Many trucks are supported by leaf spring suspensions. Leaf springs offer exceptional articulation, a large payload and can take a substantial amount of abuse. With the correct methods they can be modified to help a vehicle carry more weight, have better articulation or to fit large oversized tires. Some vehicles may be equipped with front and rear leaf springs or just rear leaf springs with independent front suspension.

Some methods of lifting are good for the rear, but not for the front, such as lifting blocks. Lifting the rear with blocks is a common way to achieve the desired height. This is done by installing a block, of the desired height of lift, in between the leaf spring and leaf spring perch and installing longer U-bolts. It is a bad method for the front primarily because of safety issues while braking. When braking, the front wheels create the majority of the braking force. The block moves this lateral force, caused by braking, higher above the axle than it did in the stock form. This can cause the block to become displaced from its location and result in total loss of control.

A more accepted way to build up the leaf springs is by using an add-a-leaf. This is done by inserting an extra leaf into the vehicle's leaf pack. Using the add-a-leaf will increase the height, but sometimes makes the suspension ride rough because of the added spring rate. With an adequate budget, the best way to lift with leaf springs is to buy a new set with the lift built in. An add-a-leaf depends on the integrity of the old springs. They may be a bit worn out, so when the lift is installed, the proposed 2 inch leaves may only have lifted the truck 1.5 inches. The new leaf spring pack will not be fatigued and will give the true lift desired. These packs can be bought at various increments of lift and can be combined with lifting shackles to give the proper setup.

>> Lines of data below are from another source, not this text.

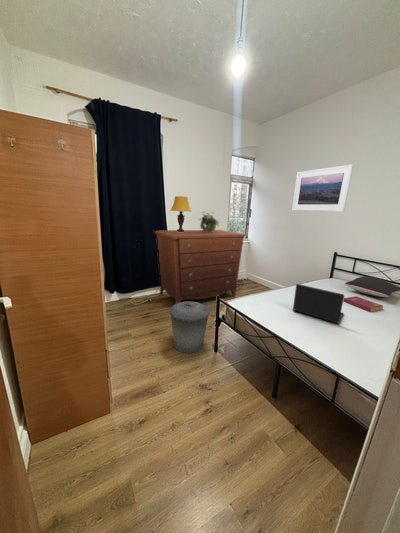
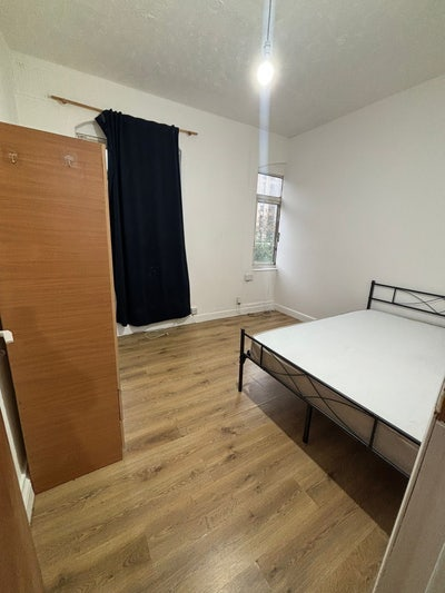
- laptop [292,283,345,325]
- trash can [168,300,211,354]
- potted plant [198,211,220,233]
- book [343,295,384,313]
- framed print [291,163,354,212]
- pillow [344,275,400,298]
- dresser [154,229,248,304]
- table lamp [170,195,193,232]
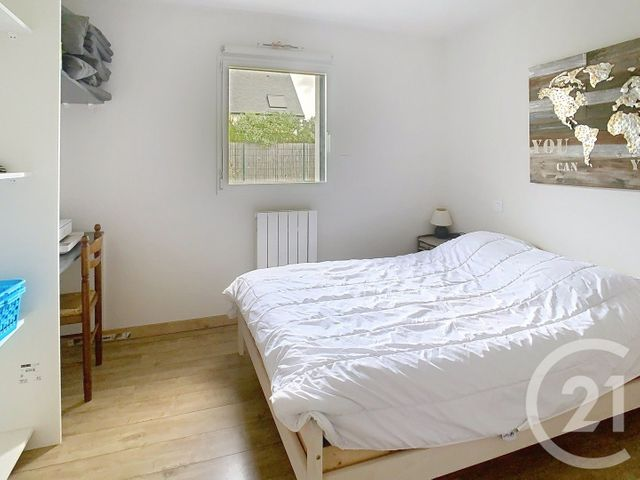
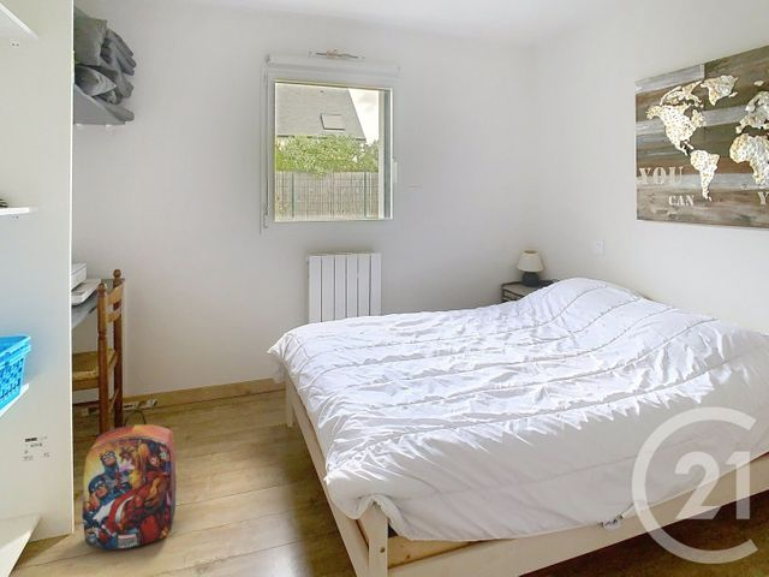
+ backpack [81,410,178,551]
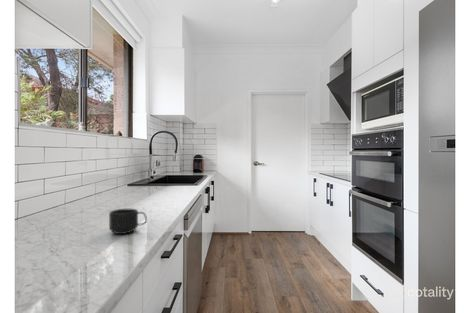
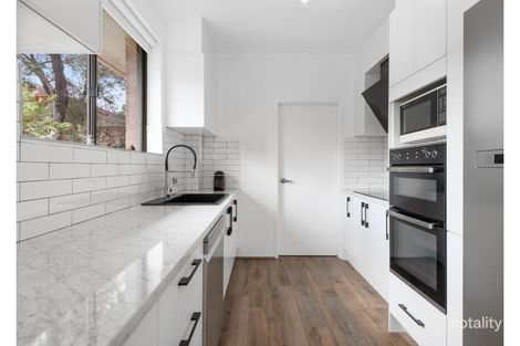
- mug [108,208,148,235]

== Leveling kit and airbag spring helpers ==

Typically vehicles have slightly less ride height in front in comparison to rear, caused by weaker spring. This is to compensate for spring sag as more cargo is loaded in the back. A leveling kit usually consists of stronger front springs to lift the front end ride height so that it matches the rear ride height. This gives a more balanced/level look to the vehicle when unloaded/empty and increases offroad capability/angles at the cost of less traction, handling, aerodynamics and head lifting when loaded with cargo in the back.

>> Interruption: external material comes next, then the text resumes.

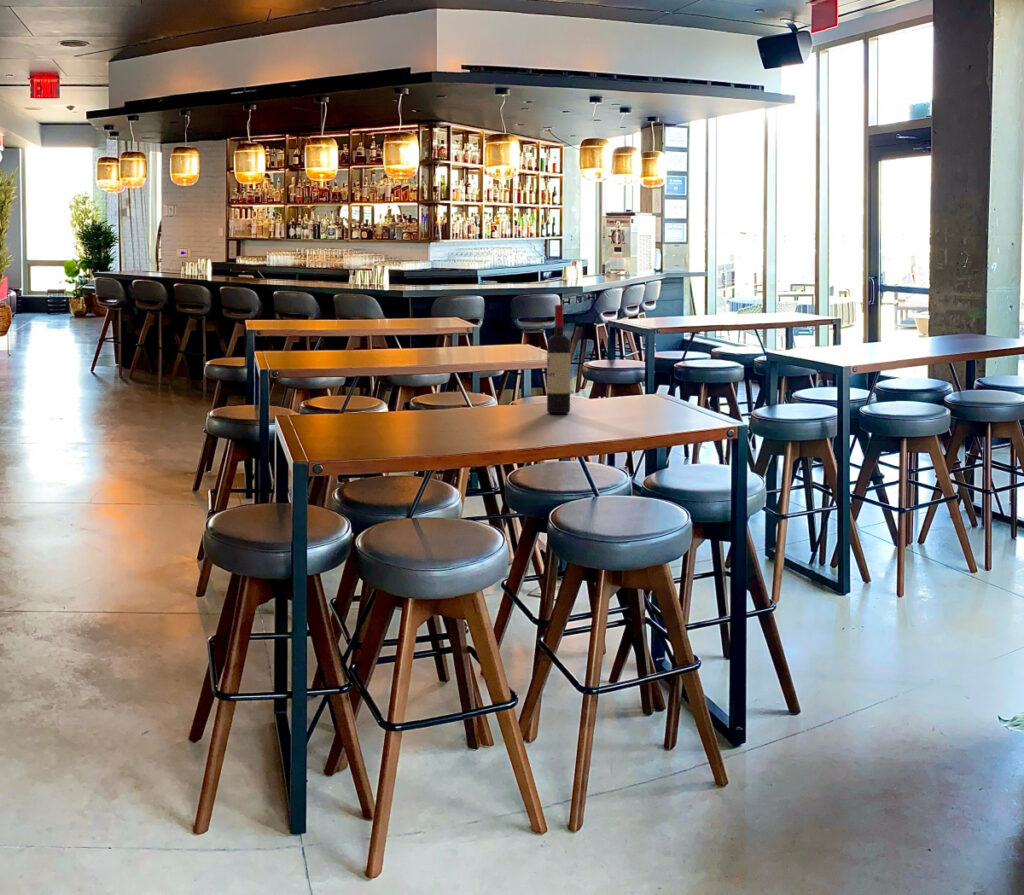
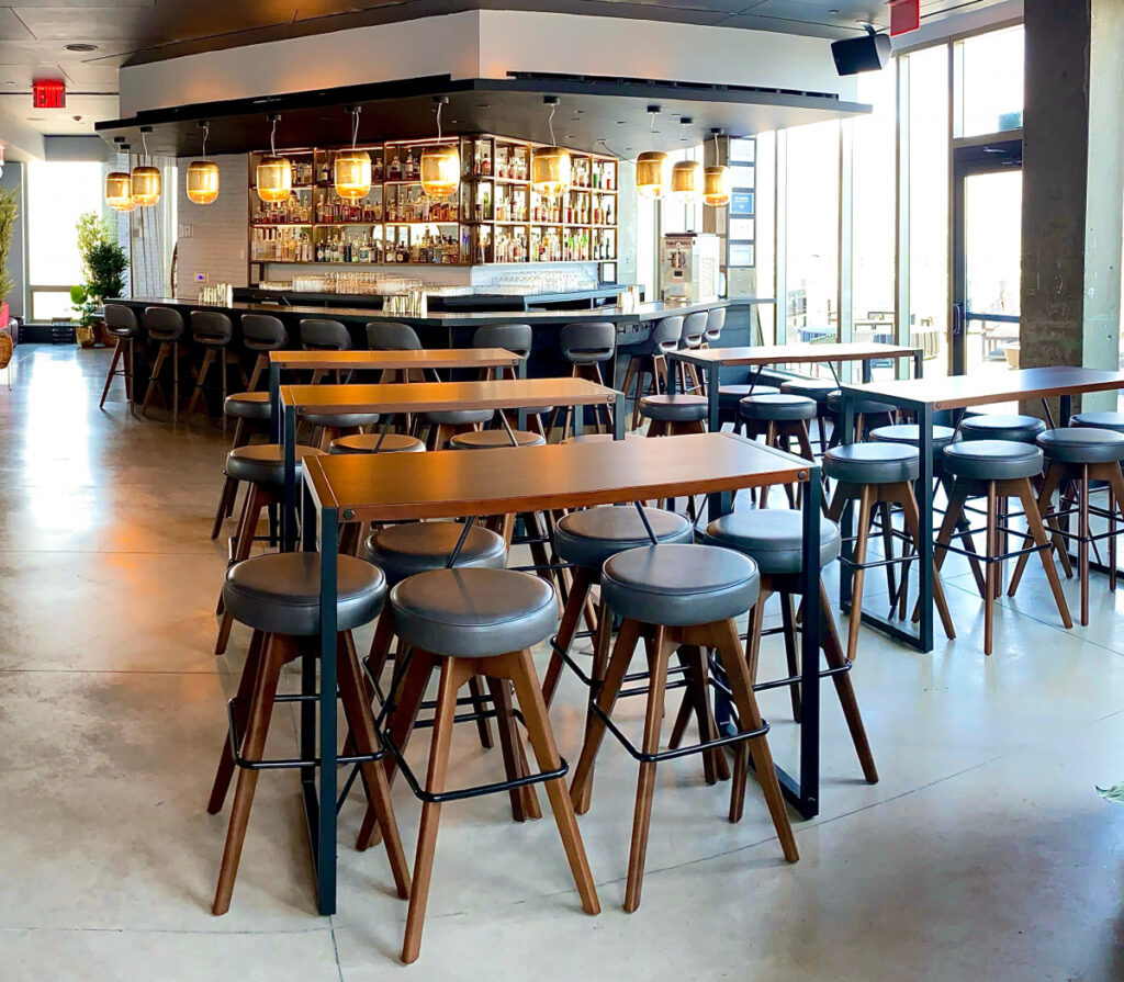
- wine bottle [546,304,572,414]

Airbag spring helpers, commonly referred to as "airbags" or erroneously as "air suspension" are (reinforced) rubber bladders fitted inside coil springs or on top of leaf spring packs. They serve to solve the issues caused by rear spring sag when loaded as mentioned above (in the leveling kit section). They can also help with uneven (side to side) loading or towing trailers with high pin weight requirements. Those bladders maybe manually inflated with a bicycle hand pump, by an integrated electric pump or automatically according to weight sensors, leveling sensors and computers.

== Hydraulic lift ==

There are two main types, one that replaces the regular suspension components and another that mounts on top of the coil overs. Both types may have height or feel adjustments powered by an external hydraulic system. The type that mounts on top of coil overs can quickly adjust ride height without changing pre-existing suspension geometry, settings and capabilities, often increasing ride height by a dozen inches or more.

== Air strut ==

Air strut also known as full air suspension, air lift or just air suspension is a system that fully replaces struts, springs, coil overs and shocks. Unlike airbag spring helpers they can have a significant increase in passenger comfort and handling. The suspension height and feel is adjusted manually via an electric air compressor and air pressure may be maintained by computer(s). Due to high cost, air strut is typically only used in luxury, sports or show cars. Hardcore offroad or overlanding vehicles typically do not use air strut due to reliability and durability issues. A lack of parts availability in remote areas and difficulty of bush mechanics/diy adhoc repair.